Come forse sapremo, attualmente, per le pensioni in Italia vige un sistema cosiddetto contributivo tramite il quale si calcola l’entità della nostra pensione. Così ecco cos’è il sistema contributivo delle pensioni e come si determina in pochi passi.

Un cambio epocale

Come forse sapremo fino al 1995 i lavoratori hanno calcolato l’importo della propria pensione utilizzando un metodo cosiddetto retributivo. In pratica, l’entità della pensione si calcolava utilizzando come punto di riferimento la media delle ultime retribuzioni. Questo però poteva dare adito ad alcuni paradossi, come quelli legati a pochi anni con alta retribuzione. Dalla Legge Dini (legge 335/1995) invece l’entità della pensione deriva dal complessivo quantitativo di contributi versati durante tutta l’epoca lavorativa. Ciò significa che proporzionalmente diviene meno importante la media delle ultime retribuzioni in favore della carriera complessiva.

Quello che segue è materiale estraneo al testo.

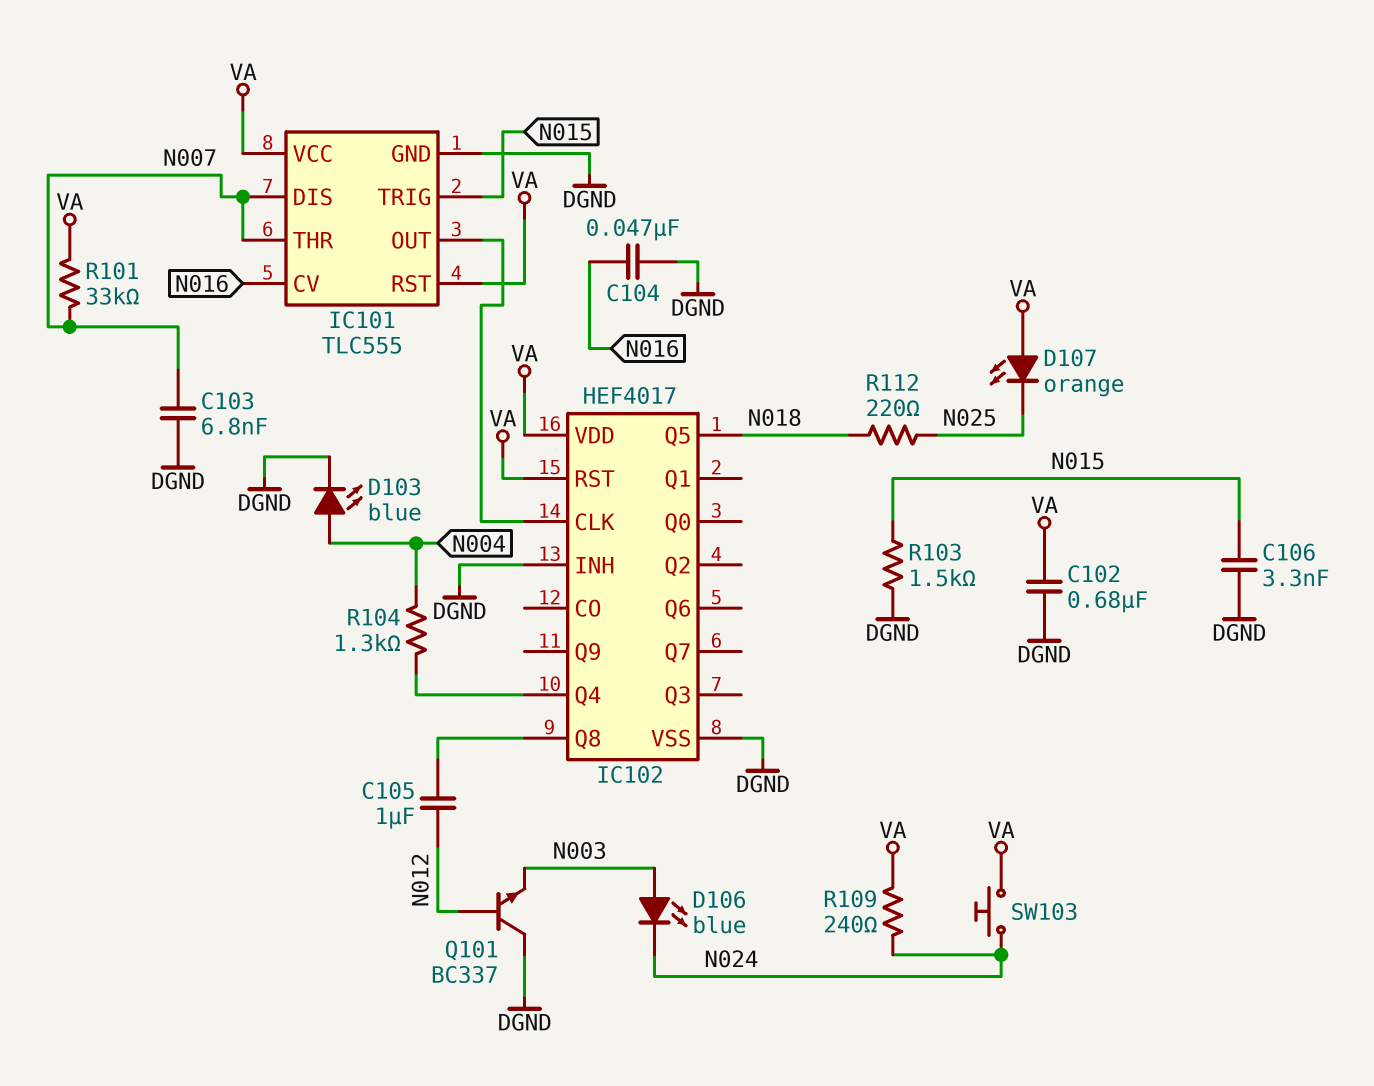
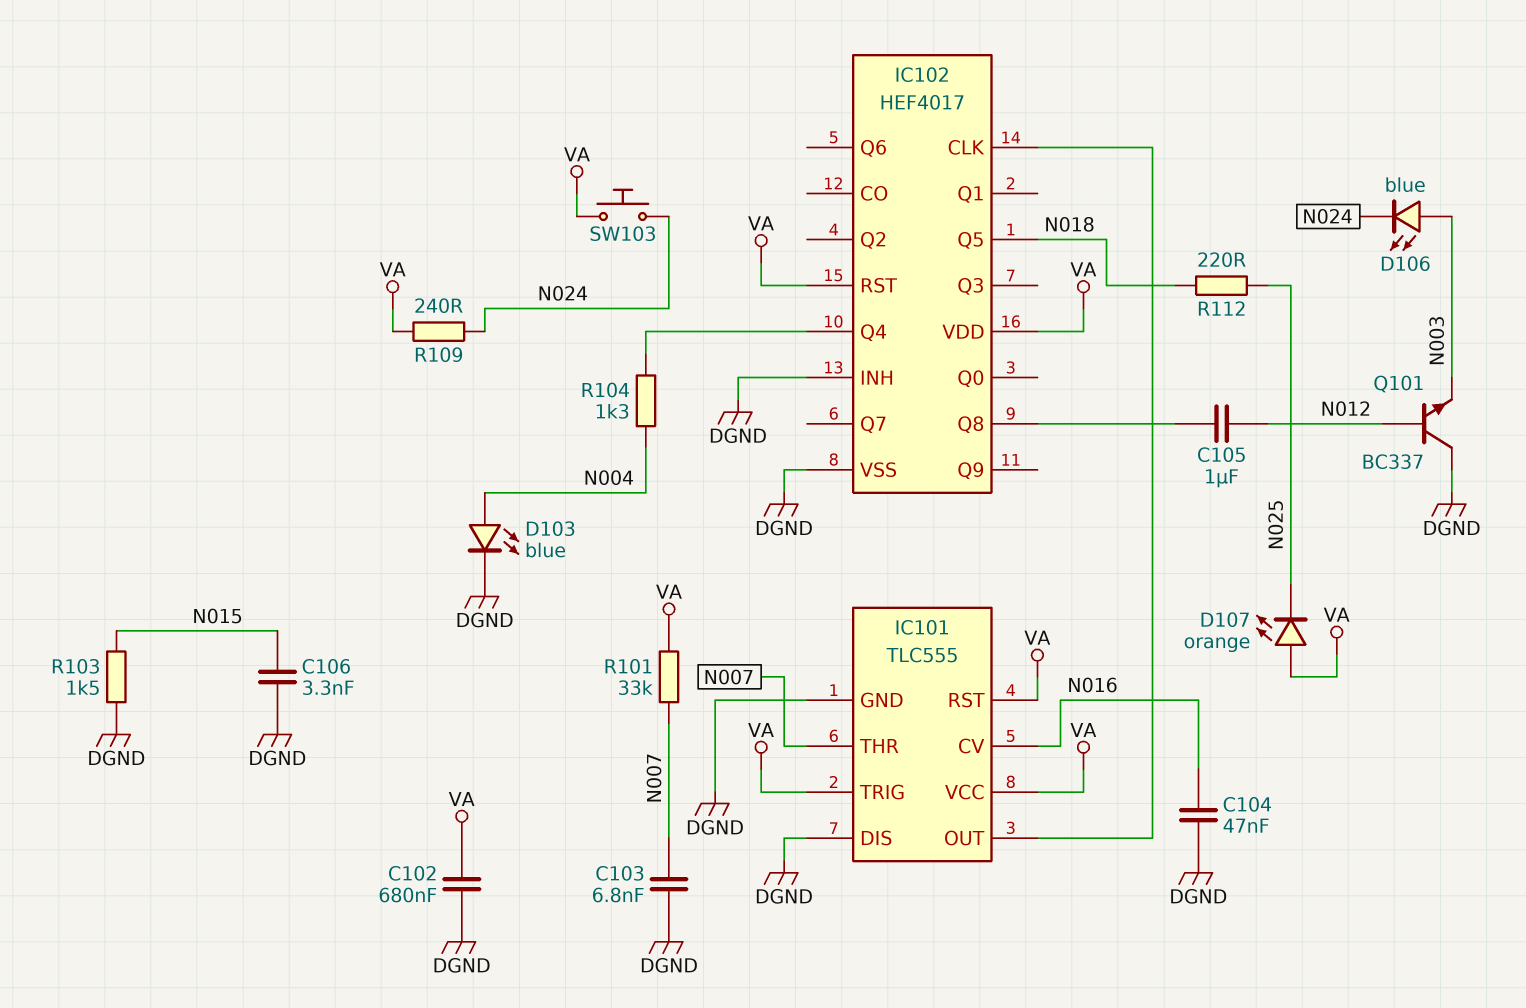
IC101 pin DIS: N007 -> DGND
IC101 pin TRIG: N015 -> VA

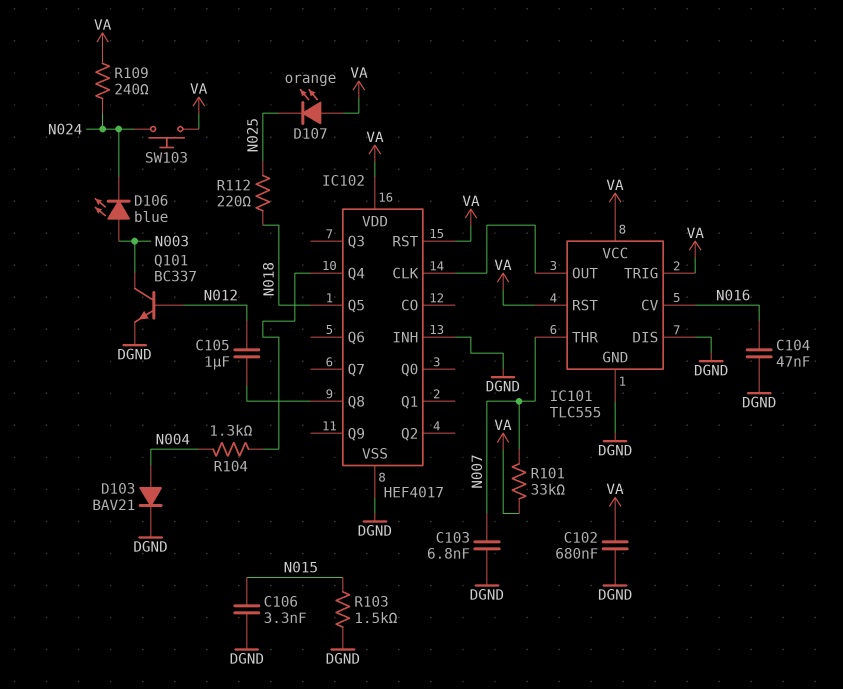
D103: LED blue (A N004, K DGND) -> diode BAV21 (A N004, K DGND)
Q101: NPN BC337 (B N012, C DGND, E N003) -> NPN BC337 (B N012, C N003, E DGND)

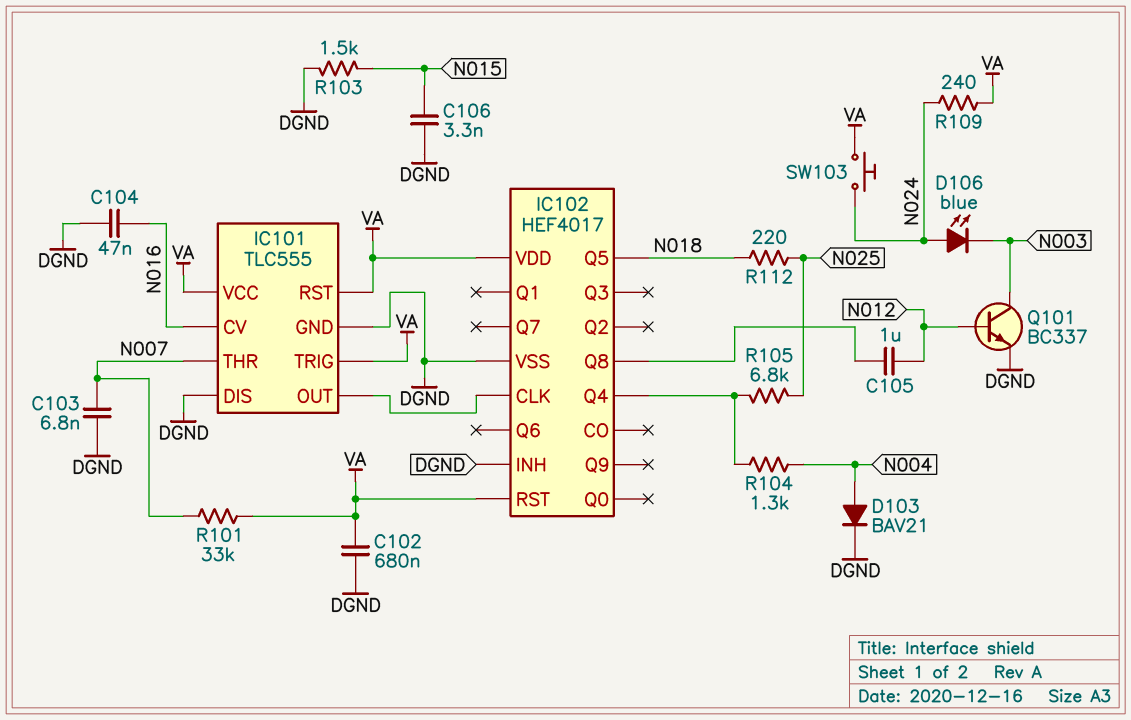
D106: LED blue (A N003, K N024) -> LED blue (A N024, K N003)
D107: LED orange (A VA, K N025) -> none
R105: none -> 6.8k (IC102/Q4, N025)

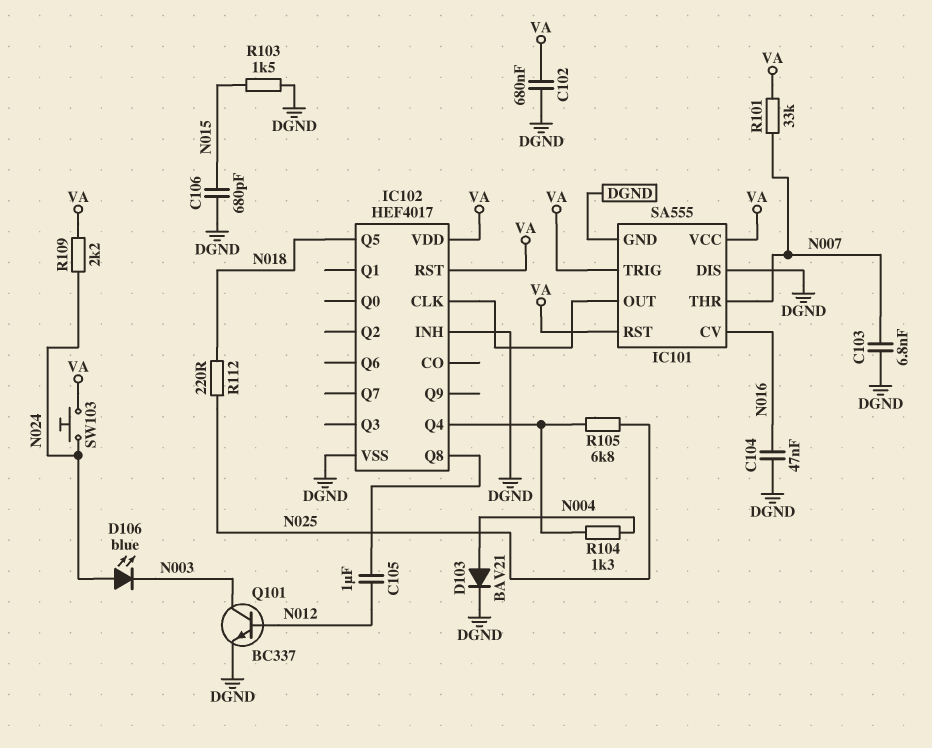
C106: 3.3nF (DGND, N015) -> 680pF (DGND, N015)
IC101: TLC555 -> SA555
R109: 240 (N024, VA) -> 2.2k (N024, VA)

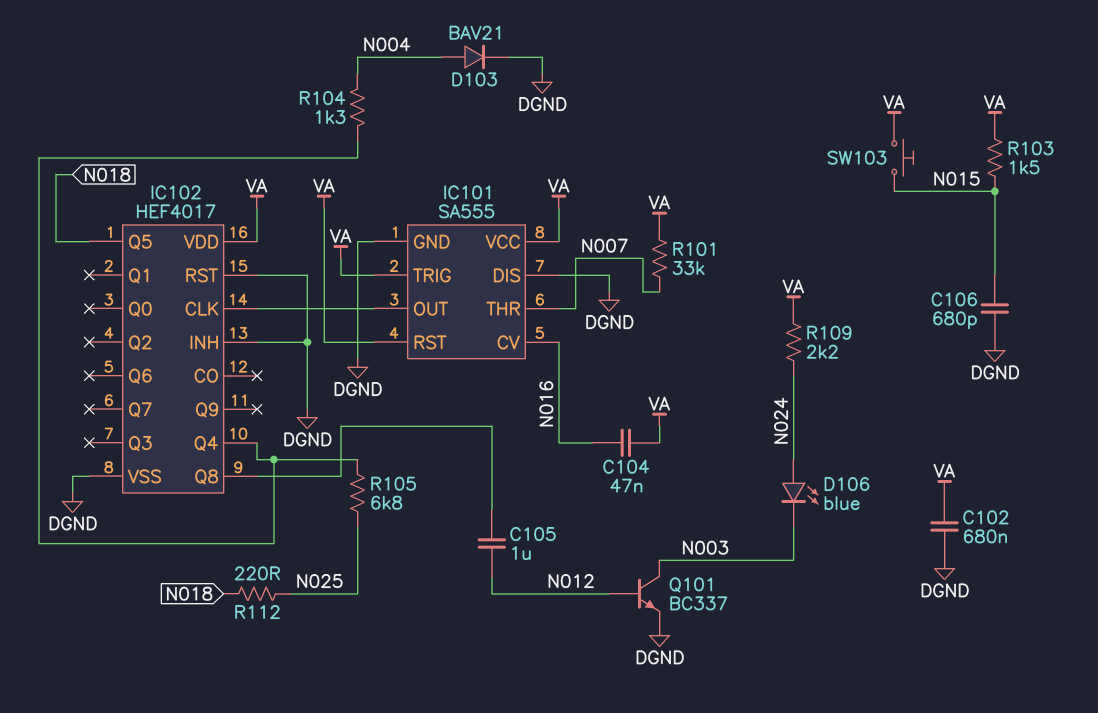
C103: 6.8nF (DGND, N007) -> none
C104: 47nF (DGND, N016) -> 47nF (N016, VA)
IC102 pin RST: VA -> DGND
R103: 1.5k (DGND, N015) -> 1.5k (N015, VA)
SW103: button (N024, VA) -> button (N015, VA)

La somma ricevuta come pensione è variabile in base al tipo di impiego (lavoratore dipendente, pubblico, autonomo o gestione separata). Ad esempio, per il lavoratore dipendente la proporzione da applicare (cosiddetta aliquota di computo) corrisponde al 33% della retribuzione annua complessiva. Per il lavoratore autonomo sarà del 24%. Sarà invece una cifra variabile tra queste due percentuali per gli iscritti alla gestione separata INPS.

La cifra ottenuta non è quella definitiva. Occorre infatti poi calcolarne l’incremento relativo alla rivalutazione monetaria. Questa è parametrata sulla variazione quinquennale del Prodotto Interno Lordo e sull’inflazione. È dunque impossibile da predeterminare precedentemente, sebbene costantemente collegata alla situazione economica del Paese.

La cifra risultante è detta montante contributivo. Dovrà infine essere moltiplicata per un coefficiente diverso per ciascuno di noi. Infatti, è data dall’età di pensionamento del contribuente. Tanto più è avanzata nel tempo, tanto maggiore sarà il coefficiente da moltiplicare. E dunque la quota complessiva ottenuta. Questa viene nominata coefficiente di trasformazione. Ammonta, ad esempio per il 2022, al 5,575% per chi va in pensione a 67 anni. Scende al 5,220% per quanti invece vanno in pensione a 65 anni.

Cos’è il sistema contributivo delle pensioni e come si calcola

Il calcolo della pensione che ci spetterà è dunque preventivamente calcolabile per una parte della sua entità. La parte non conoscibile è infatti relativa ad un dato economico non totalmente certo (la rivalutazione) ma pur sempre collegabile alla situazione economica del Paese. In base alla nostra retribuzione, dunque, possiamo farci un’idea di quanto il sistema contributivo ci permetterà di ricevere rispetto a quanto finora abbiamo già versato.

Chiaramente queste considerazioni valgono per quanti hanno visto impiegato esclusivamente il sistema contributivo. Ovvero, per quanti hanno iniziato a percepire buste paga a partire dal 1° gennaio 1996. Per tutti gli altri occorre applicare un sistema misto. Per quanti cioè avevano almeno 18 anni di contributi versati al 31 dicembre 1995, si calcolerà l’importo con il sistema retributivo fino al 31 dicembre 2011. Invece, per quanti ancora non avevano 18 anni di contributi, il sistema misto avrà come spartiacque l’inizio dell’anno 1996.